元気いっぱいな小さいの見てるとつくづく思いますが
この危険な世界で生き残って成長してる姿はほんと素晴らしい。


ちょうど出かける前、障害をもって頑張る子供のドキュメンタリーを
朝から見てしまい「他人んチのガキなんか知るか!」と悪態つきながら
泣けて泣けてしょーなかったわけですが、生きるということに
疑問を抱かない健康体どもはともかく、こちらの呼びかけに
反応してくれるだけでも一生忘れられないほど嬉しい、というキッズもいるわけで。
ましてや笑顔だったら一生頑張れると思ったりするわけで。
これほど笑顔が溢れた世界でありながら、重みがまったく違う笑顔もあるわけです。

本来なら生存不可能が前提の過酷な状況を生き抜いて、見事に成長できた場合
それだけで十分偉業。
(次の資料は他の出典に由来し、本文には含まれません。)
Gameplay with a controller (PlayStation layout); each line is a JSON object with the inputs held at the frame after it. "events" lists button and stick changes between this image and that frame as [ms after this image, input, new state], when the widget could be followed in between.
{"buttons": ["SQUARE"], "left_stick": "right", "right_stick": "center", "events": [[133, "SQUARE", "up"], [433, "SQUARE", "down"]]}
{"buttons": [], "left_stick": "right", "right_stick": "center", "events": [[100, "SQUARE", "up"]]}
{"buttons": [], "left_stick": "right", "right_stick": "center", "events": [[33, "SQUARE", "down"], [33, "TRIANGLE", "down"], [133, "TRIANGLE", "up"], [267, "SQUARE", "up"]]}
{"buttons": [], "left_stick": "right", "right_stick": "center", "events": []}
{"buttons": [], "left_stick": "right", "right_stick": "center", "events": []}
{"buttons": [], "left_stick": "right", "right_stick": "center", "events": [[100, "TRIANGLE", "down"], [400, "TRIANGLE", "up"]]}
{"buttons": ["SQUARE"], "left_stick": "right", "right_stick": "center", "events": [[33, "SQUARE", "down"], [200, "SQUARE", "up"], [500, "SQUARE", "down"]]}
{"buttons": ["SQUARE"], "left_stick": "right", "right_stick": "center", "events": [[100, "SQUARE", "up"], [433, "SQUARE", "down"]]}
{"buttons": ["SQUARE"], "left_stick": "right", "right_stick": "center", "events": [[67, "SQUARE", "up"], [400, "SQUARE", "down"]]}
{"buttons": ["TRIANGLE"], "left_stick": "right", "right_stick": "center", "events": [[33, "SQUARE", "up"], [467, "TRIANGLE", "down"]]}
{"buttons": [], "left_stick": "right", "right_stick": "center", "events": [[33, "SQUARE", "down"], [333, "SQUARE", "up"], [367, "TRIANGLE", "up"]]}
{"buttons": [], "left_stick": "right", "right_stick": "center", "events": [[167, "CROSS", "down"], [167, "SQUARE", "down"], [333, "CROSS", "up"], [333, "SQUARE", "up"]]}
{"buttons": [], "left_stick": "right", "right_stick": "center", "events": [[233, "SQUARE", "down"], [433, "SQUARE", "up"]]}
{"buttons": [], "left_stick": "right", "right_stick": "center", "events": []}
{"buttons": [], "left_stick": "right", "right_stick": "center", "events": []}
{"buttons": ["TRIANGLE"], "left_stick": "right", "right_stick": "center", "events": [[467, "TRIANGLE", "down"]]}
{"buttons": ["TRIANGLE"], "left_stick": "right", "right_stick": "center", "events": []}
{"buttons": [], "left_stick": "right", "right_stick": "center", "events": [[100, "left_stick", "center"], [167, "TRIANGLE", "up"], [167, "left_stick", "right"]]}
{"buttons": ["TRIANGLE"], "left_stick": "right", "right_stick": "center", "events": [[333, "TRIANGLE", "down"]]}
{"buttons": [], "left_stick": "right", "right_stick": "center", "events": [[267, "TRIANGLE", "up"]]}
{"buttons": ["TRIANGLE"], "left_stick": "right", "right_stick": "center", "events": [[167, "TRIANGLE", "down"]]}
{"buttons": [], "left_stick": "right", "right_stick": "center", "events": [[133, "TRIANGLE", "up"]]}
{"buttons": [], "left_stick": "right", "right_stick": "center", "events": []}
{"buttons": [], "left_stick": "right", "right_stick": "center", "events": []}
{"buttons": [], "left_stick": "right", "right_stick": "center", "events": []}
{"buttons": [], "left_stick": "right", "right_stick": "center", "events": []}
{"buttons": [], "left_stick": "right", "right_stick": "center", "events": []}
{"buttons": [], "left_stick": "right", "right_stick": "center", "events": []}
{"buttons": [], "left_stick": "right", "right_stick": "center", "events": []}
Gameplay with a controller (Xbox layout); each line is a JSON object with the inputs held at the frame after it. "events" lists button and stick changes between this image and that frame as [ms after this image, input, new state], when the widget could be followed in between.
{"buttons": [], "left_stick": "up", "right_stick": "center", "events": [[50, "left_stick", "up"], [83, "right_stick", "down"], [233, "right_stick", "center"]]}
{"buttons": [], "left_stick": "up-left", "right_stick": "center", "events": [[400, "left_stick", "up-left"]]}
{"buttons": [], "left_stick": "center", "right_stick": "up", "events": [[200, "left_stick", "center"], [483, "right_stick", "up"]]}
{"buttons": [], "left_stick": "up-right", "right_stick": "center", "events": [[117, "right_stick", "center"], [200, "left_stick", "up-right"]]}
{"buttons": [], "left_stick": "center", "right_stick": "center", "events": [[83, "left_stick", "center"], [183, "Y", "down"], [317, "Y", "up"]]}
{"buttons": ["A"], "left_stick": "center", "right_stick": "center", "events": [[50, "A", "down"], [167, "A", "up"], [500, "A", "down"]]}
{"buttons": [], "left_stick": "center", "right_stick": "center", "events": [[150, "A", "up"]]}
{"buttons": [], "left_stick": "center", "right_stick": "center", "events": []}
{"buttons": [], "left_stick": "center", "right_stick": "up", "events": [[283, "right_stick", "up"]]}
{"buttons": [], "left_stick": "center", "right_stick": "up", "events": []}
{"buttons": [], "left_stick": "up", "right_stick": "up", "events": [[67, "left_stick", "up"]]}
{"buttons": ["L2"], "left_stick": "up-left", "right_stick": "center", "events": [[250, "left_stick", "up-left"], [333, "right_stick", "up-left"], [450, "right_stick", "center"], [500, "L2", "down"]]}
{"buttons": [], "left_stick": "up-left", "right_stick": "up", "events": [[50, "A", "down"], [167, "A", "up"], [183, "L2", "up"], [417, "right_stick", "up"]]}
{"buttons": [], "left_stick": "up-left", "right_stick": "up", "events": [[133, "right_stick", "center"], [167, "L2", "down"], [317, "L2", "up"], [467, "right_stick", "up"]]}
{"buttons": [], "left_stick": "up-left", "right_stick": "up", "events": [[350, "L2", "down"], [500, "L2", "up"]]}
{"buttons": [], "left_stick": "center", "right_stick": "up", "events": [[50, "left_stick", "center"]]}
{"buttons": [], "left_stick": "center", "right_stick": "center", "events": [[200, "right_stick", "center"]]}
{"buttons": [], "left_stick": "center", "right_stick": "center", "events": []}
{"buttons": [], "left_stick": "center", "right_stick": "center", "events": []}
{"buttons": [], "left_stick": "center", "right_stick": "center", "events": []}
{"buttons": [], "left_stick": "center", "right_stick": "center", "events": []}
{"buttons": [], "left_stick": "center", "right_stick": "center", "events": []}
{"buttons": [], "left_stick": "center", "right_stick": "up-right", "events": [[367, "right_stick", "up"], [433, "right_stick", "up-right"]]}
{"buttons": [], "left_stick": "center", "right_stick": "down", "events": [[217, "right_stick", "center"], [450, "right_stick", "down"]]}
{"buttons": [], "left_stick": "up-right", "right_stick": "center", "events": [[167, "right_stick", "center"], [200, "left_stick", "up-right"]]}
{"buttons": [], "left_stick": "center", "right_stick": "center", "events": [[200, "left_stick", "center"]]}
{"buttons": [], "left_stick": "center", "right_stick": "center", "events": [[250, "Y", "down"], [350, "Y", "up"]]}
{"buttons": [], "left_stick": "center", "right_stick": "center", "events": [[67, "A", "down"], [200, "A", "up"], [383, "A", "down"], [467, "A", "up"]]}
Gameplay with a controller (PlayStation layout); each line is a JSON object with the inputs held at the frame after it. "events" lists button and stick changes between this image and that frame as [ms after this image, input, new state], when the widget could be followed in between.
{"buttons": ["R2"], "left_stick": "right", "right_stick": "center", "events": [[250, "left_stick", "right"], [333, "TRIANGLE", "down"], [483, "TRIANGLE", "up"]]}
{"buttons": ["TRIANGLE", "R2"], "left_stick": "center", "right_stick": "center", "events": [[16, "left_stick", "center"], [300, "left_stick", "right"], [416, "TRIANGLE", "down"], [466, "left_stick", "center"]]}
というか手が暖かいだけですべての救済になるくらい
自立呼吸が出来て生きてられるってことは、本当は素晴らしい。
これにはカタツムリも障害児も差なんかなく、無事成長出来るって
お世辞ではなく奇跡と思うわけです。お前立派だよ!カッコいいぜ!って。




よーし来年も来るからな。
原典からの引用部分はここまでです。